Tuesday I shared a Bible story about a failed king. Today I have returned to some of my favorite quotes from Eugene Peterson on leadership — what makes a good leader, how leaders fail, and the gospel hope for all leadership.

1. Leaders act on faith — believing God is who he says he is.

Faith has to do with marrying the Invisible and the Visible. When we engage in an act of faith as Caleb did, we give up insisting that head knowledge is our primary means of understanding.  Faith isn’t a conclusion we come to simply on the basis of what we see. It’s a conclusion we come to on the basis of who God is….we find that the greater danger wasn’t living by faith but living by unbelief, the way the rest of the nation lived.” Conversations

2. Leaders need true friends.

…someone enters our life who isn’t looking for someone to use, is leisurely enough to find out what’s really going on in us, is secure enough not to exploit our weaknesses or attack our strengths, recognizes our inner life and understands the difficulty of living out our inner convictions, confirms what’s deepest within us. A friend.” Leap over a Wall

3. When catastrophe comes, leaders must strengthen themselves in the Lord. Regarding King David responding to Ziklag in 1 Samuel 30:

…catastrophe brought out the best in David. In the chaos of lamentation, anger, and bitterness, with storm clouds of murder rolling across the horizon, we come across this line: ‘But David strengthened himself in the Lord his God’ (1 Sam. 30:6). David prayed; David worshipped; David called on his pastor, Abiathar, for counsel. David went deep within himself, met God, and found strength and direction to stride into the way of salvation.

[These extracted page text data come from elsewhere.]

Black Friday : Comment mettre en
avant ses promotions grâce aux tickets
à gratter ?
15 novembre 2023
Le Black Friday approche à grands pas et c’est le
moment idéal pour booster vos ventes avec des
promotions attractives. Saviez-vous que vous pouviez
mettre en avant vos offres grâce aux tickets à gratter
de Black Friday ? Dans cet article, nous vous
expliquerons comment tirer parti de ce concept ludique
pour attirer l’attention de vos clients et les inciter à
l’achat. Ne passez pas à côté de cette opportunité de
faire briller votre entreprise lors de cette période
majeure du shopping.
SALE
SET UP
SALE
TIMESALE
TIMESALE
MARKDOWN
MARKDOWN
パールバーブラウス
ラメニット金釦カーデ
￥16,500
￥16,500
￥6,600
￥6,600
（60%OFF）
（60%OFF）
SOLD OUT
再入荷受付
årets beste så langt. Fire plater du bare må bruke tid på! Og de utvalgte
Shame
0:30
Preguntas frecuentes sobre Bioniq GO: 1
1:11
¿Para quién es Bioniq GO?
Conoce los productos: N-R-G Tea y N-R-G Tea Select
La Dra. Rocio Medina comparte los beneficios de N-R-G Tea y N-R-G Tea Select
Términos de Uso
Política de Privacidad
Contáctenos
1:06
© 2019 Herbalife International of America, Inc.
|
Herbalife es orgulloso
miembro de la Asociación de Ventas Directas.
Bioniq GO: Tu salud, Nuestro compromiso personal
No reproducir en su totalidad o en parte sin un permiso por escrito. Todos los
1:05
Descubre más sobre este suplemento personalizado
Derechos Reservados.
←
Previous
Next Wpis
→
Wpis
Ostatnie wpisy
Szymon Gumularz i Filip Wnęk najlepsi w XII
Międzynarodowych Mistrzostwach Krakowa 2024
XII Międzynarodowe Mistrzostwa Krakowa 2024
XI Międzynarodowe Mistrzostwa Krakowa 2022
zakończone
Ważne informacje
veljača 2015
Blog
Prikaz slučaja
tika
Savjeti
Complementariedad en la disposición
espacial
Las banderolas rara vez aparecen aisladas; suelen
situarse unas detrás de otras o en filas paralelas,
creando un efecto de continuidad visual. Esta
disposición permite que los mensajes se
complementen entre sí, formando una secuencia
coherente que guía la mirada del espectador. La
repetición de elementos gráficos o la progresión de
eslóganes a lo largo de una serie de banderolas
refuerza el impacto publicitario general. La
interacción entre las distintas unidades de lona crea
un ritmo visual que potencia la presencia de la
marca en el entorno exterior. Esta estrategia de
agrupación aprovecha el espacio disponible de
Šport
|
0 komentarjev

4. A leader is always faced by the temptations common to all mankind: to believe that we are the gods of our own world.

The subtlety of sin is that it doesn’t feel like sin when we’re doing it; it feels godlike, it feels religious, it feels fulfilling and satisfying — a replay of the episode in Eden when the tempter said, ‘Ye shall not die…ye shall be as gods” (Gen. 3:4-5, KJV). David didn’t feel like a sinner when he sent for Bathsheba; he felt like a lover — and what can be better than that? David didn’t feel like a sinner when he sent for Uriah; he felt like a king, and what can be better than that? Somewhere along the line he had withdrawn from the life of worship: adoration of God had receded and obsession with self had moved in.

5. A leader suffers the consequences of his/her sin and others’; the consequences can show themselves as a loss of the truest hope a leader has.

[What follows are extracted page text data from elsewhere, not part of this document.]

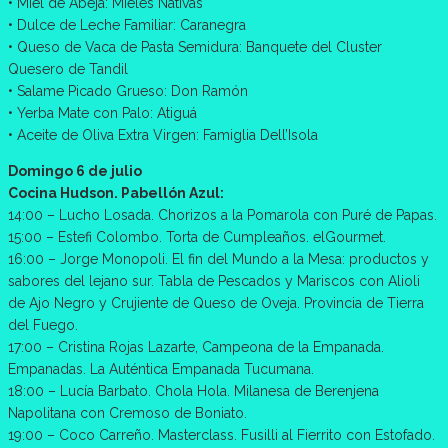
• Miel de Abeja: Mieles Nativas
• Dulce de Leche Familiar: Caranegra
• Queso de Vaca de Pasta Semidura: Banquete del Cluster
Quesero de Tandil
• Salame Picado Grueso: Don Ramón
• Yerba Mate con Palo: Atiguá
• Aceite de Oliva Extra Virgen: Famiglia Dell’Isola
Domingo 6 de julio
Cocina Hudson. Pabellón Azul:
14:00 – Lucho Losada. Chorizos a la Pomarola con Puré de Papas.
15:00 – Estefi Colombo. Torta de Cumpleaños. elGourmet.
16:00 – Jorge Monopoli. El fin del Mundo a la Mesa: productos y
sabores del lejano sur. Tabla de Pescados y Mariscos con Alioli
de Ajo Negro y Crujiente de Queso de Oveja. Provincia de Tierra
del Fuego.
17:00 – Cristina Rojas Lazarte, Campeona de la Empanada.
Empanadas. La Auténtica Empanada Tucumana.
18:00 – Lucía Barbato. Chola Hola. Milanesa de Berenjena
Napolitana con Cremoso de Boniato.
19:00 – Coco Carreño. Masterclass. Fusilli al Fierrito con Estofado.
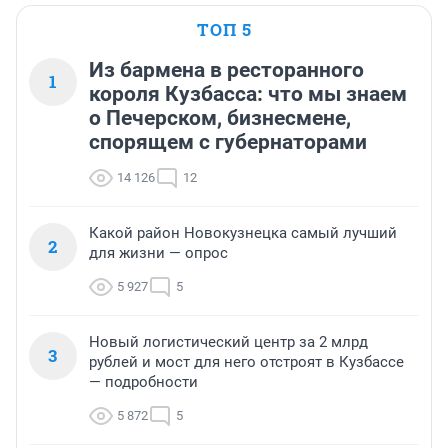
ТОП 5
Из бармена в ресторанного
1
короля Кузбасса: что мы знаем
о Печерском, бизнесмене,
спорящем с губернаторами
14 126
12
Какой район Новокузнецка самый лучший
2
для жизни — опрос
5 927
5
Новый логистический центр за 2 млрд
3
рублей и мост для него отстроят в Кузбассе
— подробности
5 872
5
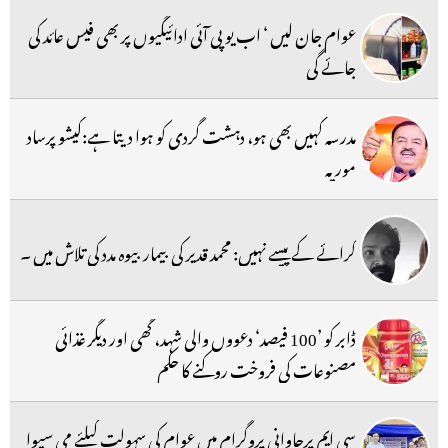
عوام جان لیں ‘ اب یو پی آئی ادائیگیوں پر بھی فیس عائد کی
جائے گی
مدرسہ کہیں بھی ہو، دہشت گردی کو ہوا دیتا ہے:کیشو پرساد
موریہ
کرائے کے پیسے نہیں: محمد قدیر کی بیمار بیوہ مدد کی تلاش میں ۔
ڈابر کو ’100 فیصد‘ دعووں والی شہد، گھی اور دیگر غذائی
مصنوعات کی فروخت روکنے کا حکم
سی ایم پرجاوانی پروگرام میں عوام کی سہولت کیلئے می سیوا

I’m going to guess that during the years of his flinty rejection of Absalom, David was paying less and less attention to God, that his prayers thinned down to a trickle….As he refused intimacy with Absalom, he forfeited intimacy with God. As David was less and less a father, he became less and less human. As he carried out his kingly duties in self-righteous rectitude, he slipped into a godlike role before the people. As he became less compassionate with those around him, he became less passionate with the God within him.

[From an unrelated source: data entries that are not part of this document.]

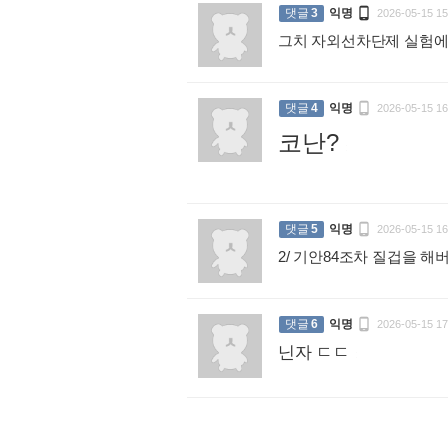

댓글
3
익명
2026-05-15 15
그치 자외선차단제 실험

댓글
4
익명
2026-05-15 16
코난?
:

댓글
5
익명
2026-05-15 16
2/ 기안84조차 질겁을 

댓글
6
익명
2026-05-15 17
닌자 ㄷㄷ
:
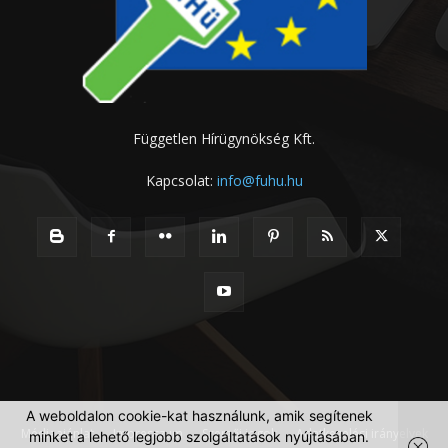
Független Hírügynökség Kft.
Kapcsolat:
info@fuhu.hu
A weboldalon cookie-kat használunk, amik segítenek
Médiaajánlat
Impresszum
Szerzői jogok
Adatkezelési irányelvek
minket a lehető legjobb szolgáltatások nyújtásában.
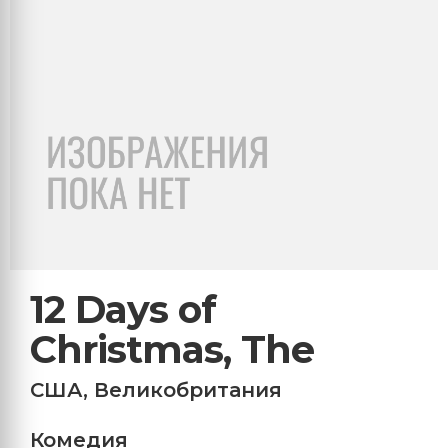
12 Days of
Christmas, The
США
,
Великобритания
Комедия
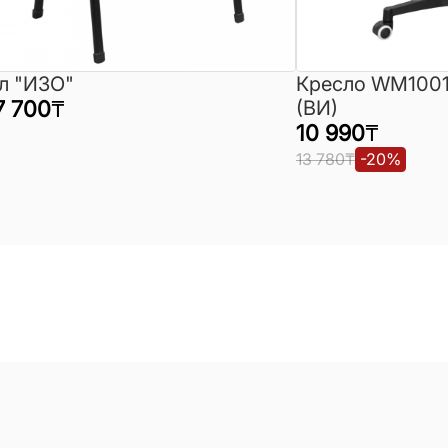
л "ИЗО"
Кресло WM1001
7 700
₸
(ВИ)
10 990
₸
13 780
₸
-
20
%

6. A leader’s moral failures are not the central dimension, but they are A dimension.

How we behave and how we think matters. God’s grace doesn’t exempt us from living in common courtesy. God’s initiative doesn’t relieve us of the responsibility of getting out of bed in the morning….Moral wisdom is no less true for not being at the heart of our humanity. The heart of our humanity is God.

7. We are all leaders as servants of Christ. Our only hope is to trust the One who lived a perfectly righteous life.”

David…never got around to loving his enemies the way his descendant Jesus would do it; his morals and manners left a lot to be desired. These aren’t narrated to legitimize bad behavior but are set down as proof that we don’t first become good and then get God. First we get God — and then, over a patient lifetime, we are trained in God’s ways (my emphasis).